◆ Task prompt: Render the lines from the one containing "class: Liliopsida" through the one containing "order: Lepidoptera", inclusive, as a Markdown table with a Row column for the row number and a Line column for the line, leaving out any blank lines.

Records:
* Begin *
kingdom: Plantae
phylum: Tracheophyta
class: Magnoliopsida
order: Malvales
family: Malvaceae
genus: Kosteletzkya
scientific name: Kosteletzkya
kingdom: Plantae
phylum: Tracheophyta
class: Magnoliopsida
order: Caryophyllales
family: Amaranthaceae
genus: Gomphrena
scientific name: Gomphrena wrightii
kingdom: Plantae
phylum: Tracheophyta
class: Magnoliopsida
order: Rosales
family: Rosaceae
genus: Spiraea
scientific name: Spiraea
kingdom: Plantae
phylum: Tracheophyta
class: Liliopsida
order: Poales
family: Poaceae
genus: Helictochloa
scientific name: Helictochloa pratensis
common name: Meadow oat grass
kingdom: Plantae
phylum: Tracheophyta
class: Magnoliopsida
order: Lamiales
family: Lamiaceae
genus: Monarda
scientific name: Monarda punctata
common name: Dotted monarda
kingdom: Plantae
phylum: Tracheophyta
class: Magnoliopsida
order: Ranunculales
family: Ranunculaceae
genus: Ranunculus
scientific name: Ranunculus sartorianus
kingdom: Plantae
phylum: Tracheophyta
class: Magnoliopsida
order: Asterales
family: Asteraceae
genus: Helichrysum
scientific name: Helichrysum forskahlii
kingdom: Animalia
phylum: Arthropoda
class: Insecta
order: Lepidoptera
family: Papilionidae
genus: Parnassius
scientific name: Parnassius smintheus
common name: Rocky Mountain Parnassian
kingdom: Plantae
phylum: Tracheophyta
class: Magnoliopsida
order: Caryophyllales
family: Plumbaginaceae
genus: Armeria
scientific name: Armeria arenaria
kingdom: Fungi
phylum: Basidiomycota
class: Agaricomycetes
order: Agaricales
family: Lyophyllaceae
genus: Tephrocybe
* End *
◆ Result of the task:
| Row | Line |
|---|---|
| 1 | class: Liliopsida |
| 2 | order: Poales |
| 3 | family: Poaceae |
| 4 | genus: Helictochloa |
| 5 | scientific name: Helictochloa pratensis |
| 6 | common name: Meadow oat grass |
| 7 | kingdom: Plantae |
| 8 | phylum: Tracheophyta |
| 9 | class: Magnoliopsida |
| 10 | order: Lamiales |
| 11 | family: Lamiaceae |
| 12 | genus: Monarda |
| 13 | scientific name: Monarda punctata |
| 14 | common name: Dotted monarda |
| 15 | kingdom: Plantae |
| 16 | phylum: Tracheophyta |
| 17 | class: Magnoliopsida |
| 18 | order: Ranunculales |
| 19 | family: Ranunculaceae |
| 20 | genus: Ranunculus |
| 21 | scientific name: Ranunculus sartorianus |
| 22 | kingdom: Plantae |
| 23 | phylum: Tracheophyta |
| 24 | class: Magnoliopsida |
| 25 | order: Asterales |
| 26 | family: Asteraceae |
| 27 | genus: Helichrysum |
| 28 | scientific name: Helichrysum forskahlii |
| 29 | kingdom: Animalia |
| 30 | phylum: Arthropoda |
| 31 | class: Insecta |
| 32 | order: Lepidoptera |